Ticket #4743 (new enhancement)

Opened 4 years ago

Last modified 5 months ago

Patch: intertrac support, include external html, remote authentication

Reported by: jholg Assigned to: rjollos
Priority: normal Component: IncludeMacro
Severity: normal Keywords: intertrac
Cc: Trac Release: 0.11

Description

Hi,

I finally got round to working on IncludeMacro.

Attached proposal code for IncludeMacro supports:

  • intertrac support (also requested in ticket:1196 )
  • support of actual inclusion of remote html pages, with conversion of relative or server-local absolute links to full absolute links (fixes ticket:3979).
  • the possibility to select part of the included html result by using a genshi transformer xpath expression
  • if installed, BeautifulSoup? will be used to clean up messy included html.

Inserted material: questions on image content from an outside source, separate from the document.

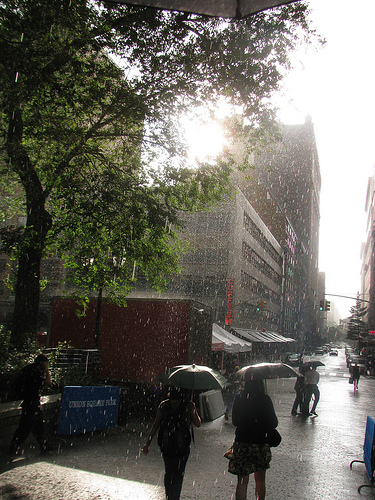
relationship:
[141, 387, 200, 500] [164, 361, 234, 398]
person has umbrella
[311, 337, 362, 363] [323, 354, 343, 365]
parked cars on street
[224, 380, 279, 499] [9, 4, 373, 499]
people walking in rain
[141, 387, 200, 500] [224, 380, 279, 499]
person walking in people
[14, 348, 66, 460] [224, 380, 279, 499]
person walking in people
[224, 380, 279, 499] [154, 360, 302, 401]
people holding umbrellas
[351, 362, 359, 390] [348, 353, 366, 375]
person walking near cars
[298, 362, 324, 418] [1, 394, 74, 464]
man walks along wall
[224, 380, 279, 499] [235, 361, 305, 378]
people carrying an umbrella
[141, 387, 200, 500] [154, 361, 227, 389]
person carrying an umbrella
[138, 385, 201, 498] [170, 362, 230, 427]
person carrying an umbrella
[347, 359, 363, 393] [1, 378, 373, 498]
person walking on sidewalk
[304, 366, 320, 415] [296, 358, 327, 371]
man walking under an umbrella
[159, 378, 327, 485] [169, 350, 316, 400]
people are holding umbrellas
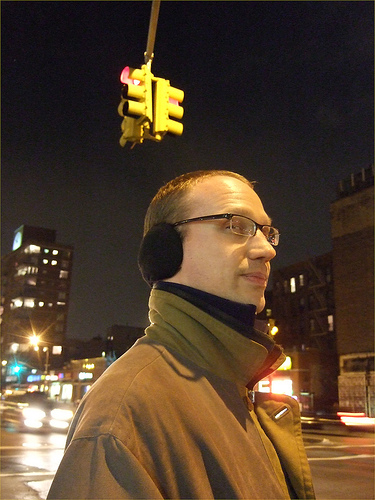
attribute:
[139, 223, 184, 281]
muff — black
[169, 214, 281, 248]
glasses — black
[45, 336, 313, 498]
jacket — brown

This is regularly the case for external html, but it also often happens that Trac macros/plugins break Trac's xhtml-validity.

This should also fix ticket:2474 (non-standard http port).

Regarding the 2nd point: The actual inclusion of remote sources is not possible in the original IncludeMacro, only html snippets can be used (unless render_unsafe_content is set to true). My version therefore changes the HTMLSanitizer instantiation to

HTMLSanitizer.SAFE_TAGS|set(["html", "body"])

which allows inclusion of "full" external html. Without allowing html & body, no (x)html documents will ever be rendered if render_unsafe_content is off, only (x)html snippets. Does it hurt to allow body to be parsed? I don't think so, as already non xhtml-valid inclusion may render due to the parser not yielding events in document order. All offensive stuff inside body will be filtered out nonetheless.

I'm attaching this as a full source file as the changes to the original source are by now quite significant.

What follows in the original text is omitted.